An aviation oxygen supply system based on a mechanical ventilation model

At high altitudes, an Aviation Oxygen Supply System (AOSS) protects pilots from low pressure and hypoxia by continuously providing oxygen corresponding to the pilots' dynamic respiratory properties. An AOSS mainly consists of oxygen supercharging machines which are used in a high-altitude flight cabin to supply pressurized oxygen to pilots. Therefore, it is of great significance to study the airflow dynamic characteristics of an AOSS for safe, continuous, and efficient oxygen supply. In this paper, an AOSS is firstly simplified and considered as a mechanical ventilation system. Then, its corresponding mathematical model is constructed. Next, to verify the mathematical model, a prototype AOSS with a lung simulator is proposed for an experimental study. Afterwards, to build a foundation for the optimization of the AOSS, the airflow dynamic characteristics of an aircraft are analyzed, and the effects of key parameters on the respiration system are researched.

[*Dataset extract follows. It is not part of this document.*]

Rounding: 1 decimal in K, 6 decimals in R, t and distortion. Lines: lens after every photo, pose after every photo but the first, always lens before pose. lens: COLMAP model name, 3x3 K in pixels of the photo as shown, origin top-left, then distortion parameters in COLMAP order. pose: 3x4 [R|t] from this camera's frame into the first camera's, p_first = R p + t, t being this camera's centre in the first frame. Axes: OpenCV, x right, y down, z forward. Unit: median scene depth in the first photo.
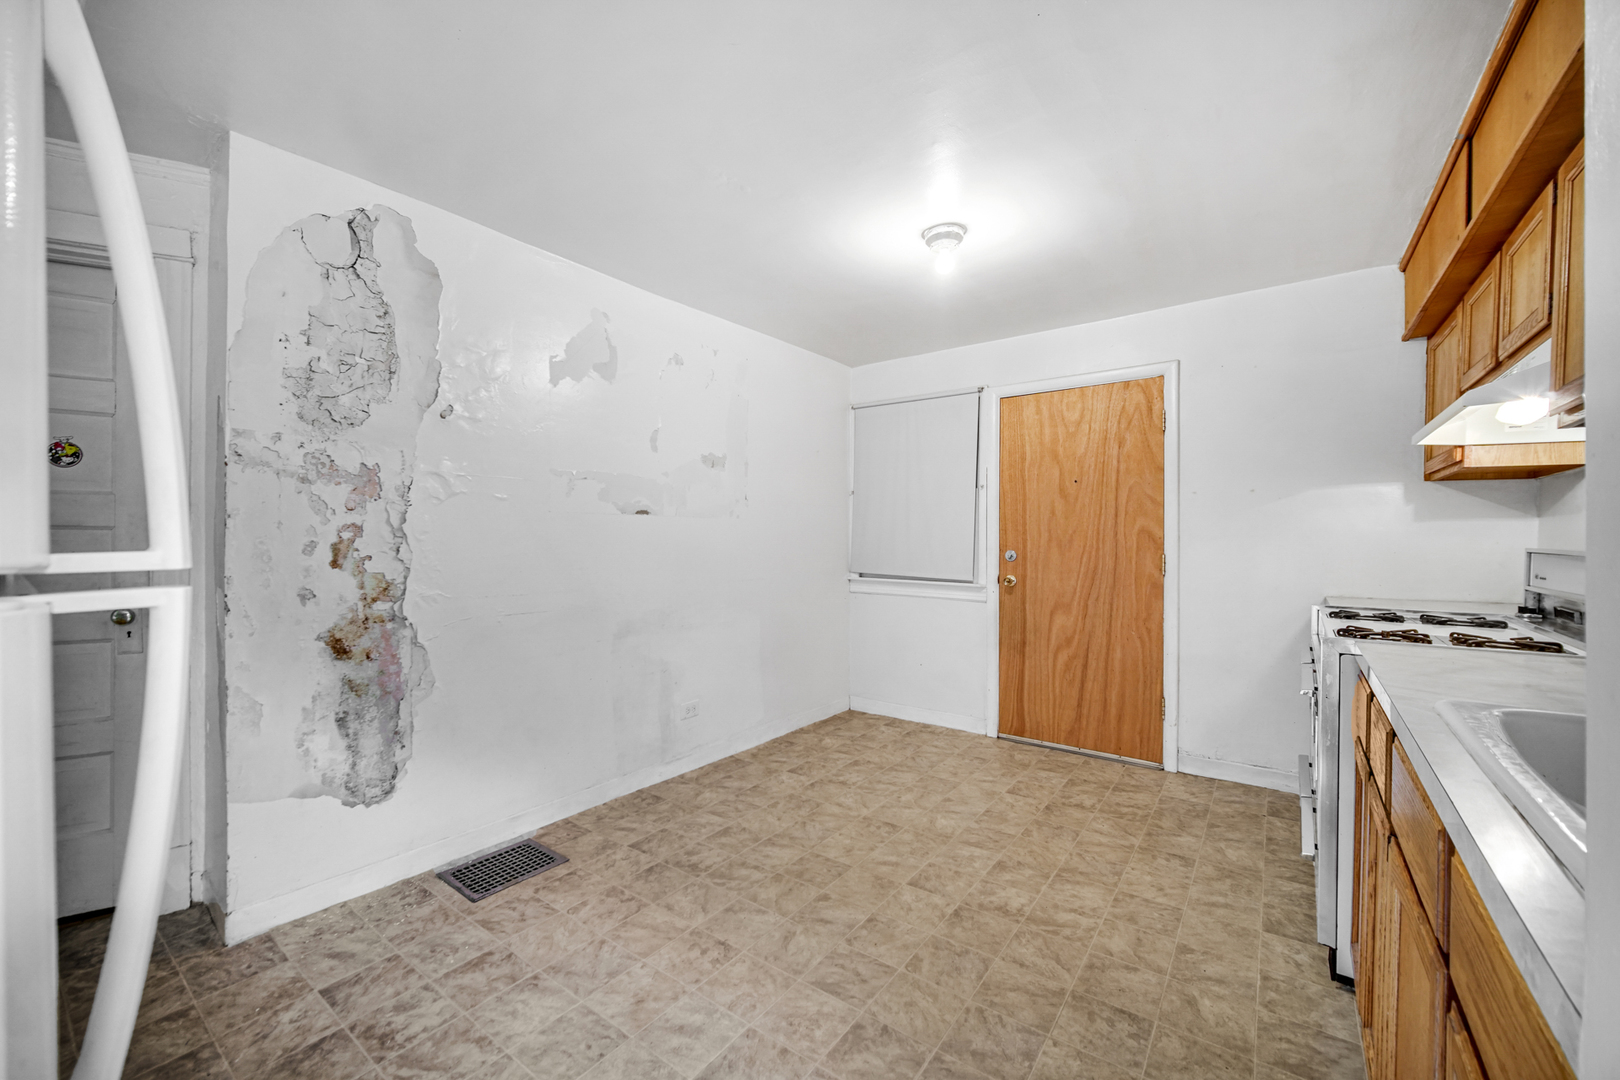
lens RADIAL K [[643.0, 0, 803.3], [0, 643.0, 543.3], [0, 0, 1]] dist [-0.000389, -0.000040]
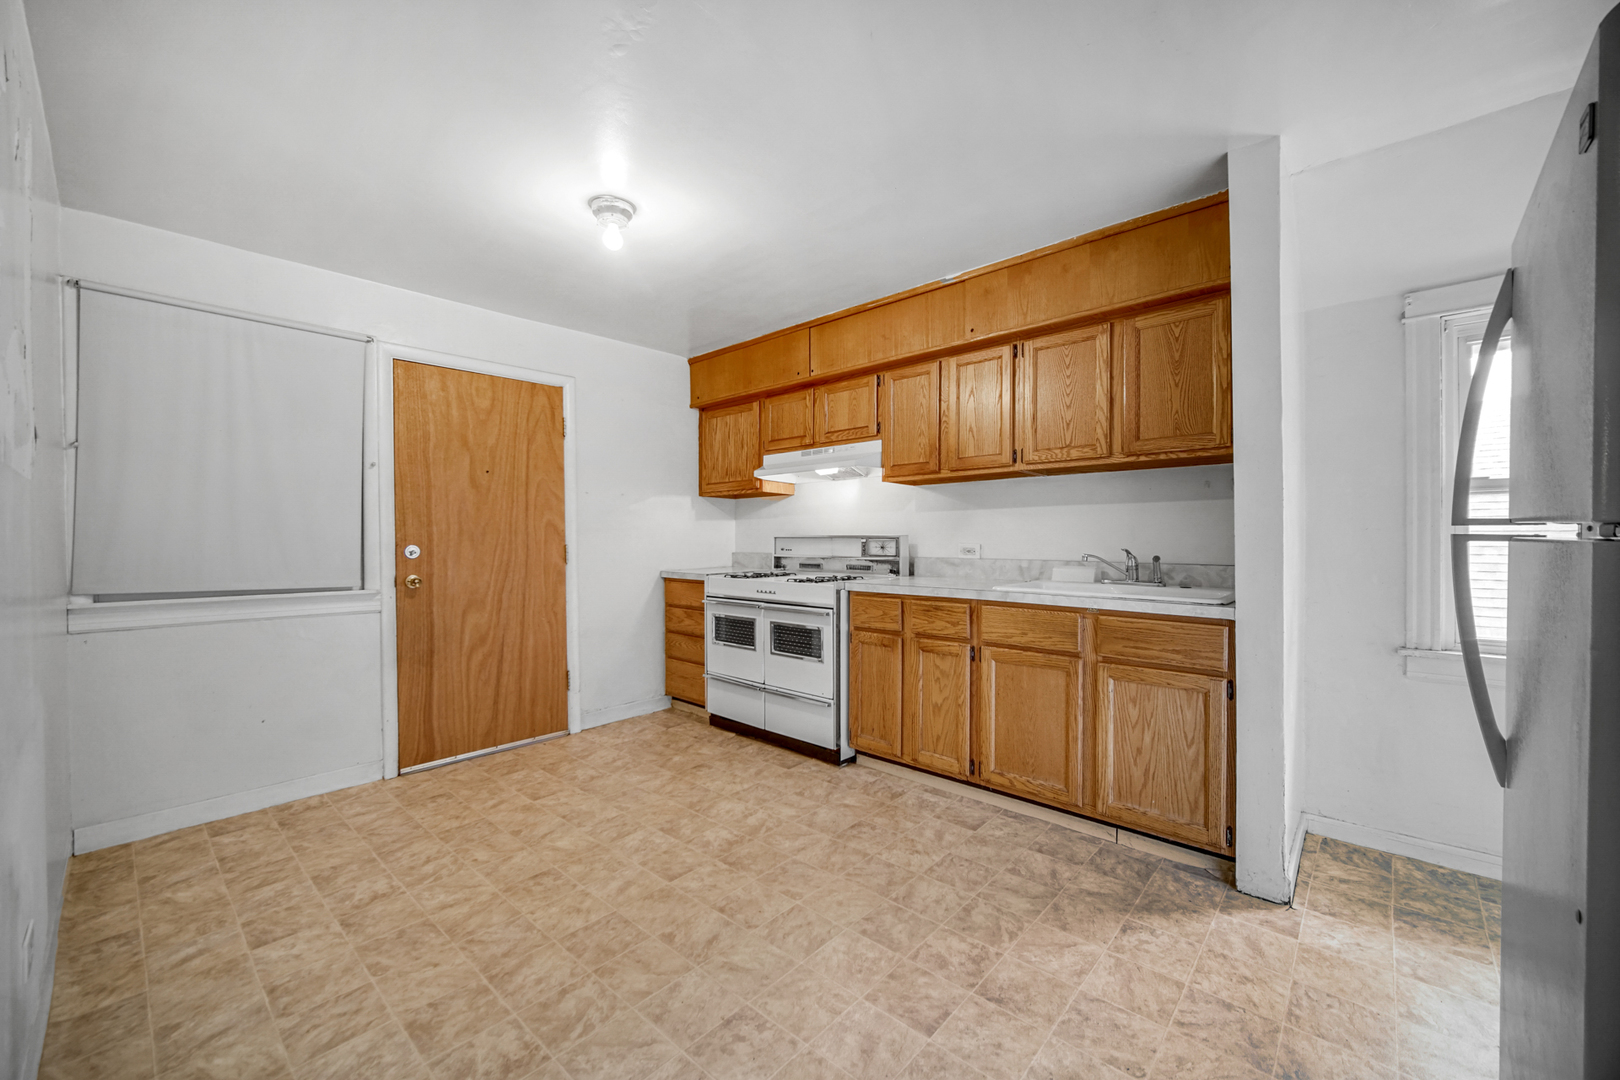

Through experimental and simulation studies, it can be concluded that the mathematical model is effective. Subsequently, for stability during the respiration process, we consider setting the equivalent throttling areas of the inspiration and expiration pipelines smaller within certain limits; additionally, an excessively high oxygen supply pressure will disturb smooth airflow, and in a low-pressure environment, the pressure can be 84 cmH2O lower than the standard atmospheric pressure. This research can be referred to in the design of an oxygen supply system and the study on optimization of airflow dynamic characteristics.